As budgets increase and with state funding not rising at the same level, Cleveland Hill School Superintendent Jon MacSwan has suggested that school districts like his are coming to a breaking point.

“We, like other districts, are not sustainable,” he said during a budget forum session.

MacSwan referenced a recent article in The Buffalo News that reported on the insolvency of some schools.

“Somebody asked if we are one of those districts, and I would say yes,” he said.

Spending next year for Cleveland Hill is expected to increase about $1.4 million over current levels, while projected state funding is set to rise $182,275, or 1.5 percent.

Facing a budget shortfall of up to $1.33 million, Cleveland Hill Business Manager Dennis Corsaro estimated the tax levy could increase by 4.7 to 5.5 percent.

“We will be pecking away at that over the next few months,” Corsaro said. “We’re either going to cut expenditures, or we’re going to see increases to our revenues, but [the budget] has to be balanced.”

If Cleveland Hill pushes for a higher tax levy increase, district officials want to educate the community about the process, especially in light of the state-imposed 2 percent property tax cap. A complicated tax levy formula from the state means Cleveland Hill could propose a 5.16 percent increase and only need a simple majority vote for the budget to pass.
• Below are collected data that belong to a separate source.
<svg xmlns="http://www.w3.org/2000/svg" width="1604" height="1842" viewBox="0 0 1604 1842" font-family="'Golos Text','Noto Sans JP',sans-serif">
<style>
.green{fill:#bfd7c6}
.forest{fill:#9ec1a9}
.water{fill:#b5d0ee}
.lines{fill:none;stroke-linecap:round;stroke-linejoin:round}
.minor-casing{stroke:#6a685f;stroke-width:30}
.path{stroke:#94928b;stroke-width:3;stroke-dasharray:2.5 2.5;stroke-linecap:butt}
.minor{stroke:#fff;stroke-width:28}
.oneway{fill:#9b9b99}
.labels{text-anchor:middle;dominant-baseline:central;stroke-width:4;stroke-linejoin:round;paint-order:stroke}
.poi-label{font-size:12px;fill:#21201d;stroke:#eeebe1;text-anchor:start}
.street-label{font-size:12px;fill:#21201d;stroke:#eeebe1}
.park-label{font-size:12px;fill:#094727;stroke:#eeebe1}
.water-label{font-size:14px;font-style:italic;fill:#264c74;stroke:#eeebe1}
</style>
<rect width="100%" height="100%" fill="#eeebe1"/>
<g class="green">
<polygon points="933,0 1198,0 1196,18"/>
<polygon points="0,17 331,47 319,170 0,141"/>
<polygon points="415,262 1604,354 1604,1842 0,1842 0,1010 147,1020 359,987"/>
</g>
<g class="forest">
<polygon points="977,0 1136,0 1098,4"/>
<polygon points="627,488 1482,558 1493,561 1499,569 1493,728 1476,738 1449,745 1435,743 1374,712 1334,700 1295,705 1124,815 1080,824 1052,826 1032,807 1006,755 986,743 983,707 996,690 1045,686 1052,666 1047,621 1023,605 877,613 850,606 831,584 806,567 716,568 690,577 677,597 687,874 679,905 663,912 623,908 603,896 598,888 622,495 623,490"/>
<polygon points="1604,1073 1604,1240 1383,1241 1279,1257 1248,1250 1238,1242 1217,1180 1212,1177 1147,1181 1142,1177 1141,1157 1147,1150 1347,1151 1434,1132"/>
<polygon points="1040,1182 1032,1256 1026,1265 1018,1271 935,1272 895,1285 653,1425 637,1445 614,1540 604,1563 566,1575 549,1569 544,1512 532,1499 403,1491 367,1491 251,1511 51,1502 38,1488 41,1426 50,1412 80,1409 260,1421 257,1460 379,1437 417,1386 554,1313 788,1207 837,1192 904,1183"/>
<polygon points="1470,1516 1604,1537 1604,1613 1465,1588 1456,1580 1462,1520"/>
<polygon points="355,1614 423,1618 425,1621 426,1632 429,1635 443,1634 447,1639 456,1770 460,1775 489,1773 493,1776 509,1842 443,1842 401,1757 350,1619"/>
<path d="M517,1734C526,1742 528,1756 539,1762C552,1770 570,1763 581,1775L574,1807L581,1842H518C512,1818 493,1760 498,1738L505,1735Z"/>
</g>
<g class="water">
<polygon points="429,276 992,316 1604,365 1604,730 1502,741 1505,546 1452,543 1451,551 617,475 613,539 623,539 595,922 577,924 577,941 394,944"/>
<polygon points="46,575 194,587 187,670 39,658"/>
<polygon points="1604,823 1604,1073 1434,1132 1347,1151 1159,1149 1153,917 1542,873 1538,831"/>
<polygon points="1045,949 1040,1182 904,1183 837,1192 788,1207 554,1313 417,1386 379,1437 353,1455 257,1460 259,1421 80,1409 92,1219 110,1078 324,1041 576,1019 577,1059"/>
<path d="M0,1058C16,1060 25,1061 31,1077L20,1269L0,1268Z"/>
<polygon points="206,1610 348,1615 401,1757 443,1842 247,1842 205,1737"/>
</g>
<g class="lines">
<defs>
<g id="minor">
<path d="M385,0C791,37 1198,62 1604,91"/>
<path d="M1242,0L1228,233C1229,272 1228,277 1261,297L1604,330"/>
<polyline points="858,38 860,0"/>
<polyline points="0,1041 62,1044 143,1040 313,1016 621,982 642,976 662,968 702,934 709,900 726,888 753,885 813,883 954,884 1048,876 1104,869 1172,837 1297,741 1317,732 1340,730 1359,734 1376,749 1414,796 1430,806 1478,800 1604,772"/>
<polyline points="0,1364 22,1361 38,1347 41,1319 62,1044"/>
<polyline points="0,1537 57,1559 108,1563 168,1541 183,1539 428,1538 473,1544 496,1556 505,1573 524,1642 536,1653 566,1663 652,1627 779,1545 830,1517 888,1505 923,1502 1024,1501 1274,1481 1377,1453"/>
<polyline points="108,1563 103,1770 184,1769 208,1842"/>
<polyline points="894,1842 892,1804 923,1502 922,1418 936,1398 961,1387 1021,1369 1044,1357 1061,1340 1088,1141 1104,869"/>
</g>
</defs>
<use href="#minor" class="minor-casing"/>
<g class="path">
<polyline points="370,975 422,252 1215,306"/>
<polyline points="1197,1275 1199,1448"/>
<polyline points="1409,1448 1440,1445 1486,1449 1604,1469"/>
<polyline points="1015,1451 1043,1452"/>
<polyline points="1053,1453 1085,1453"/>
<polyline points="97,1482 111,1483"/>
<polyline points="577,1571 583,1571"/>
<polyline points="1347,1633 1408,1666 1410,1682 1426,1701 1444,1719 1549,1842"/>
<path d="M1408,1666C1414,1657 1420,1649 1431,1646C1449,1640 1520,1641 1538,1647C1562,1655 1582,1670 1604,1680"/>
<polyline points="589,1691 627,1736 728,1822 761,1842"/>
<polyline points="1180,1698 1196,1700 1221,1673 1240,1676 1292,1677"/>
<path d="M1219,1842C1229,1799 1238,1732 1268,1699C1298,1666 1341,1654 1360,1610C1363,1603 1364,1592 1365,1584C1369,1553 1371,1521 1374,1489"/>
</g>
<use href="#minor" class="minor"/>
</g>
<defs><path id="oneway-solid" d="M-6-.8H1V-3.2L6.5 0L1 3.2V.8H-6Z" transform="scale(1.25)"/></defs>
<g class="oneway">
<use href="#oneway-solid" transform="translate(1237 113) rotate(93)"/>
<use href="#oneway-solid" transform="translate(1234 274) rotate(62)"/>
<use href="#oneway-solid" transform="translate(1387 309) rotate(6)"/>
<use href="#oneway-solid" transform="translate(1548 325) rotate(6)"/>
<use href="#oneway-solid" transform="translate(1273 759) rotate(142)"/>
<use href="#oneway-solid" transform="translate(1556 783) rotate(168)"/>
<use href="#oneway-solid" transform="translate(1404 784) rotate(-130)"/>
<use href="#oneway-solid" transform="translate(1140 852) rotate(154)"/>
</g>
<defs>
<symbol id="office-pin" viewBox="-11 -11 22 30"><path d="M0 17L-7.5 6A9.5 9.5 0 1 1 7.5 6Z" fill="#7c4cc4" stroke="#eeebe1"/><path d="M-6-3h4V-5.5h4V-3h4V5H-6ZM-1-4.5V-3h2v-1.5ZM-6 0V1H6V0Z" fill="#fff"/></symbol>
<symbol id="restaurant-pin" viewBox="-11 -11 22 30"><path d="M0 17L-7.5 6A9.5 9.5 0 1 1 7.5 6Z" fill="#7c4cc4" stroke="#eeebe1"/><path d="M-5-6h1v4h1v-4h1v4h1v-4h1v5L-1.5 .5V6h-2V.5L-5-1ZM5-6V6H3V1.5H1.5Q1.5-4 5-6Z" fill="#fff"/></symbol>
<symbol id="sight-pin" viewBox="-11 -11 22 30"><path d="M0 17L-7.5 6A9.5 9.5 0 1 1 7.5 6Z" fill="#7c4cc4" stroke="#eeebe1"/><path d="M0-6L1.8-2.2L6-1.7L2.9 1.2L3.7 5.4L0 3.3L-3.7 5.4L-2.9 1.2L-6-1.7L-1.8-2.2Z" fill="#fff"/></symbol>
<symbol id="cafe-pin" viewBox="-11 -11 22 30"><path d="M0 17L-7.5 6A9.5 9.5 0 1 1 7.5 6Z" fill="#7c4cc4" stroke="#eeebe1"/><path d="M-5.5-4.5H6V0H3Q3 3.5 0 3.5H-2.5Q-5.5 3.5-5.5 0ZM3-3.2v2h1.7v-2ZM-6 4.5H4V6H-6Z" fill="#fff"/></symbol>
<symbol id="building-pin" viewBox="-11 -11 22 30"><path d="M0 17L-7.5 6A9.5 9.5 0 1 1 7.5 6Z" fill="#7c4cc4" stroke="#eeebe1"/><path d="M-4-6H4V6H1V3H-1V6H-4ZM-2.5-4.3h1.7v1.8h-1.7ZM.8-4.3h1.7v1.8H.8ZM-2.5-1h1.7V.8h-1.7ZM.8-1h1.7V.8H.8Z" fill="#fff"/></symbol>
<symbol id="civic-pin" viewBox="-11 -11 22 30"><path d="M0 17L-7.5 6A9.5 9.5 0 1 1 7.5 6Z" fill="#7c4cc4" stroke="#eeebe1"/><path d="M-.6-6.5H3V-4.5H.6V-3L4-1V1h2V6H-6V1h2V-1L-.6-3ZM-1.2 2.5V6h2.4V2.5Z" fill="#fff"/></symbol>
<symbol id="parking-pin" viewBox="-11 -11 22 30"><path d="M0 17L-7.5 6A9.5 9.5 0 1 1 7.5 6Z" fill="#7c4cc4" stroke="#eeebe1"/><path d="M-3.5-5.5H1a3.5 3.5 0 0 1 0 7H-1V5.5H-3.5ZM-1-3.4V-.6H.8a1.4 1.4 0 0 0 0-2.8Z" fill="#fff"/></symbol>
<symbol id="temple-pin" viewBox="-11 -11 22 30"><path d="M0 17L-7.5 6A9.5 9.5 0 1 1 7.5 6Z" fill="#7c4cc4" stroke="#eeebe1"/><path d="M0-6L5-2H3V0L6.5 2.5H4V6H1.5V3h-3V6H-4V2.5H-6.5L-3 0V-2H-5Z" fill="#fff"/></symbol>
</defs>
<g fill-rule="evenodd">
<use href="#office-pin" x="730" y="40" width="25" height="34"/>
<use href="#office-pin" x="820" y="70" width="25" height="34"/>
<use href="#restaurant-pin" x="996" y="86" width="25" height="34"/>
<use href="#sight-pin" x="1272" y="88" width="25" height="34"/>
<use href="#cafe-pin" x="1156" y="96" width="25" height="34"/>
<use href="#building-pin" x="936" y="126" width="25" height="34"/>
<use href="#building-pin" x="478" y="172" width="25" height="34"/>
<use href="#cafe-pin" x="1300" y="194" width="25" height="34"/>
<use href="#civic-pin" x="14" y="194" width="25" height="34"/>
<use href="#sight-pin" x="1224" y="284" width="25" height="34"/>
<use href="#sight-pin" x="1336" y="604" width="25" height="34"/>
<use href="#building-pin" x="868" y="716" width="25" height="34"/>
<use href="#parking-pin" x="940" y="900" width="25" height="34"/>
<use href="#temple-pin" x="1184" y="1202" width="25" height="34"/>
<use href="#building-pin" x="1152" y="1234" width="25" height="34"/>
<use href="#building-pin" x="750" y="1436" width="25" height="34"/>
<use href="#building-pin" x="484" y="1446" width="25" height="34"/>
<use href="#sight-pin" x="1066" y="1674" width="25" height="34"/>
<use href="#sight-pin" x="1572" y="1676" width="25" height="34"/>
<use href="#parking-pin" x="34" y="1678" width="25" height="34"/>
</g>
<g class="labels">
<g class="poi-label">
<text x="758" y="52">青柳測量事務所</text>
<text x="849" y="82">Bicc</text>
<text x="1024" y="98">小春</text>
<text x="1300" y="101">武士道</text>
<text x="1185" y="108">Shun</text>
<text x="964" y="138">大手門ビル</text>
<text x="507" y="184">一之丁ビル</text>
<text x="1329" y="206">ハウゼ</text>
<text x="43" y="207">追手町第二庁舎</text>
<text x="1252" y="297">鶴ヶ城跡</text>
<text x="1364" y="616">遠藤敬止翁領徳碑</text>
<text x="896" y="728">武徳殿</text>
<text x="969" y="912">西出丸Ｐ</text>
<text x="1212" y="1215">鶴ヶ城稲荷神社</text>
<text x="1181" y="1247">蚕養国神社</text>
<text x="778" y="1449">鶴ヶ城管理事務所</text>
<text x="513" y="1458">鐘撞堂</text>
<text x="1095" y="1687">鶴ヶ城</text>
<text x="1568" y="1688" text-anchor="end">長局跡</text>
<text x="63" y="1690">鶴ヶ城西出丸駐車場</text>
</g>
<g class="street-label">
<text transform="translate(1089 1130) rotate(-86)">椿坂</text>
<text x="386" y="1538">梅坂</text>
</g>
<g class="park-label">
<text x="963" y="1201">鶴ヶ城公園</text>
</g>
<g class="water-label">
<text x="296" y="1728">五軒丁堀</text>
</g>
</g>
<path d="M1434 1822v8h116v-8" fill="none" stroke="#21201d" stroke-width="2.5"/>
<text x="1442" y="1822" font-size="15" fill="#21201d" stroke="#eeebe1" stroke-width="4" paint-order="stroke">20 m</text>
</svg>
“That’s the toughest thing, trying to get people to understand [this],” MacSwan said.

It’s difficult to predict state funding, as a recent change to building aid formula leaves districts such as Cleveland Hill with more questions. Corsaro thinks the district could lose up to $338,000 with the new formula.

“From one month to the next, things are always changing,” he said.
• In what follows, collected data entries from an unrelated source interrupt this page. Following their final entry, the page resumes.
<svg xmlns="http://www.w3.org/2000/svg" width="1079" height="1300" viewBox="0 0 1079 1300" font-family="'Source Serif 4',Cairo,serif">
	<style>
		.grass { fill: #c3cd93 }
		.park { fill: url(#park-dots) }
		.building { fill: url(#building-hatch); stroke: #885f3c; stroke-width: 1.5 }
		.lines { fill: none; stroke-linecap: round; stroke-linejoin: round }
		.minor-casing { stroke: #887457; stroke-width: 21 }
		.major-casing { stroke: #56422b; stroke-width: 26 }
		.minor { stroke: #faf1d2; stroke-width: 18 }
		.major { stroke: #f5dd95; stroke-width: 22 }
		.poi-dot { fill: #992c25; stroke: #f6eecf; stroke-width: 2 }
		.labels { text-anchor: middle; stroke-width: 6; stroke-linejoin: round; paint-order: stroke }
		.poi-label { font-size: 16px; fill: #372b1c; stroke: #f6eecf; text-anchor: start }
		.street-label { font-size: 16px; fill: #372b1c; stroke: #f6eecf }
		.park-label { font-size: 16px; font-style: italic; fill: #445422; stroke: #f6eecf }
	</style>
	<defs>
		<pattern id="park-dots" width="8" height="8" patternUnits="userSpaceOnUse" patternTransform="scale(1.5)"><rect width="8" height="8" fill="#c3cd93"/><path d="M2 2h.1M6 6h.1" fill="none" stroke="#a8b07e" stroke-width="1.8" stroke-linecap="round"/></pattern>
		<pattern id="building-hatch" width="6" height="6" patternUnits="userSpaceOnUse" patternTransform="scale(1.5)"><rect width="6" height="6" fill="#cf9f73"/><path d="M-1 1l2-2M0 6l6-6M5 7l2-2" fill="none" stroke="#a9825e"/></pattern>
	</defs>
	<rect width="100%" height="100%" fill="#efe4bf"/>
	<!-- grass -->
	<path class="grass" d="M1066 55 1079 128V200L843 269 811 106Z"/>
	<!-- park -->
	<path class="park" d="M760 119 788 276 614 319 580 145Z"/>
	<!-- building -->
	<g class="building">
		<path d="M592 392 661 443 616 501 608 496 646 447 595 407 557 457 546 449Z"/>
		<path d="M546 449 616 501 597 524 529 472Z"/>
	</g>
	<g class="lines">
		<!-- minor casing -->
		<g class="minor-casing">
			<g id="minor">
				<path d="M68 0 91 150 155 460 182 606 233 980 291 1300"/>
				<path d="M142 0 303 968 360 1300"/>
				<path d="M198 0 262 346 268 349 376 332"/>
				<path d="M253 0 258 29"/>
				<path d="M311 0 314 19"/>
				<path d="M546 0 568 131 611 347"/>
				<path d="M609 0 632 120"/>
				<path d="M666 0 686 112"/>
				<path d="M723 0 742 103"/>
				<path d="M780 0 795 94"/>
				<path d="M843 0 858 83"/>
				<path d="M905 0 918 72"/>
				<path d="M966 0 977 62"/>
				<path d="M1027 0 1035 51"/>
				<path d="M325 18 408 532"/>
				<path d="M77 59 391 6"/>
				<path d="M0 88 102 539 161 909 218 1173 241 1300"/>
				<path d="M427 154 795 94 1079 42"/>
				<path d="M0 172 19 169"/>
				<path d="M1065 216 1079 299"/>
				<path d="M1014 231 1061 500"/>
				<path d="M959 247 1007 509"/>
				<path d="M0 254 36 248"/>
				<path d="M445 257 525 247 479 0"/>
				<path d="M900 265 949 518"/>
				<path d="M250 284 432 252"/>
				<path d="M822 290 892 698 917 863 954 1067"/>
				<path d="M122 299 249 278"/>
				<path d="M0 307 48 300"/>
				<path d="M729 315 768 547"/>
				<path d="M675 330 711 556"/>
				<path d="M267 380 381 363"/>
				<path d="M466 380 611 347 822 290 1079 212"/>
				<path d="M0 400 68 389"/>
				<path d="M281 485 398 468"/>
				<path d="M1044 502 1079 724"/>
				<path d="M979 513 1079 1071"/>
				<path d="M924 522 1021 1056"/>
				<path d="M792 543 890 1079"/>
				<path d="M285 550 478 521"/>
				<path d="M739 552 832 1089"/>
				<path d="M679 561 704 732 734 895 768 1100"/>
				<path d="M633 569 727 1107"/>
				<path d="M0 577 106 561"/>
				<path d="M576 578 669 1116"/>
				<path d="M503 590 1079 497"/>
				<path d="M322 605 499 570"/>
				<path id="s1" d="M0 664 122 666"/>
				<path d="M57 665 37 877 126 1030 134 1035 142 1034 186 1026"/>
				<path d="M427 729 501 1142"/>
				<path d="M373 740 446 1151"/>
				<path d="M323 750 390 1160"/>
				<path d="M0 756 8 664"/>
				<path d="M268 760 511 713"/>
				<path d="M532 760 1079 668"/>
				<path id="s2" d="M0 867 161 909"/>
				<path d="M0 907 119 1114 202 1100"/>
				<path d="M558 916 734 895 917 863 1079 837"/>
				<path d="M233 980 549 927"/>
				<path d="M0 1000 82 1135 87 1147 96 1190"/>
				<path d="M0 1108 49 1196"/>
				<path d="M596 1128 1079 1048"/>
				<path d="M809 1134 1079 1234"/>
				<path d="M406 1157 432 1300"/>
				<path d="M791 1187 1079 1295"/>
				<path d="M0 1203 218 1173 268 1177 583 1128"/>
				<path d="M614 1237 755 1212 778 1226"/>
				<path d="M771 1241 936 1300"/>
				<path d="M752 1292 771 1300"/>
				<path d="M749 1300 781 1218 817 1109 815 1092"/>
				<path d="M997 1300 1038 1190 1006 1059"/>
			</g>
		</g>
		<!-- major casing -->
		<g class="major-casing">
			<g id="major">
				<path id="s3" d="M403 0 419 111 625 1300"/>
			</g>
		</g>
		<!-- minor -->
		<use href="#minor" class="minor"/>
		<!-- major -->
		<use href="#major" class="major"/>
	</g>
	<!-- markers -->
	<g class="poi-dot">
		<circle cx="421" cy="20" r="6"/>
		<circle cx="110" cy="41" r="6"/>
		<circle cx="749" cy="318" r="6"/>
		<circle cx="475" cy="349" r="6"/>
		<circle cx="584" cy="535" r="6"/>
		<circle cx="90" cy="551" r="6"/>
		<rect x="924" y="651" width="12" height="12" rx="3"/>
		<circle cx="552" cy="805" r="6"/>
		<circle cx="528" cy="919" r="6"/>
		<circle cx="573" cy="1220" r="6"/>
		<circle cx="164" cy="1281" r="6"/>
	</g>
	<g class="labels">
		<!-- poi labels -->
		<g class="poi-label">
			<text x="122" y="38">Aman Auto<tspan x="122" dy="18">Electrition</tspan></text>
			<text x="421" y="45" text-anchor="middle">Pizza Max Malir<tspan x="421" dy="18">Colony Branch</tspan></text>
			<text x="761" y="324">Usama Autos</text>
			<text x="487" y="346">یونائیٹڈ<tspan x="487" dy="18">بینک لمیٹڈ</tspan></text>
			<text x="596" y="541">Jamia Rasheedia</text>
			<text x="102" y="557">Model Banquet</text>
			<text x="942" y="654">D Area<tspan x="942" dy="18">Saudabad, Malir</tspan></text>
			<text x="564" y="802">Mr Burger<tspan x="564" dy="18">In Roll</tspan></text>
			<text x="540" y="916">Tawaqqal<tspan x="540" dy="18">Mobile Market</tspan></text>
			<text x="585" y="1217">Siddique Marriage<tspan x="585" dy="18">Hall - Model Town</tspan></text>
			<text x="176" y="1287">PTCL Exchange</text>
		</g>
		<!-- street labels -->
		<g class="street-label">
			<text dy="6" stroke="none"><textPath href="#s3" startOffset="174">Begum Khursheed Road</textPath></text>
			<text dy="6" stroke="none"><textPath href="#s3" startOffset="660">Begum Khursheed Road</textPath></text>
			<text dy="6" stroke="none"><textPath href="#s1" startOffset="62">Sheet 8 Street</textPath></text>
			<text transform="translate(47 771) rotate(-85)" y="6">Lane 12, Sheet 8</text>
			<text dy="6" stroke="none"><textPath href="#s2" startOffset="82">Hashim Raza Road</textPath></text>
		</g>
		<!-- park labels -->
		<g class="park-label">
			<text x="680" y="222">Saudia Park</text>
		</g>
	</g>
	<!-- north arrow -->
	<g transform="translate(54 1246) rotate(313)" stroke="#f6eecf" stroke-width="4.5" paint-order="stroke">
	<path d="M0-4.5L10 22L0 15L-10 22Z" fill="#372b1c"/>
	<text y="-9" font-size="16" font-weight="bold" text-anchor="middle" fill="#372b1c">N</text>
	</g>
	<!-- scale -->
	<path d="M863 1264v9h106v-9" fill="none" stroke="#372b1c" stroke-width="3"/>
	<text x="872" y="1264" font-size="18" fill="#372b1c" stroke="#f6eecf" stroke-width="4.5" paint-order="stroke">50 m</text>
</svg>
In brighter news, Corsaro noted a five-year decrease to the district’s energy costs, dropping from $486,000 to $311,000 a year. He credited that to National Grid for dropping surcharges, a move that saved the district 44 percent this year, as well as to limited use of Cleveland Hill buildings during off hours.

Cleveland Hill will host a joint meeting between all of Cheektowaga’s four school districts at 6:30 p.m. Jan. 28 in the high school auditorium.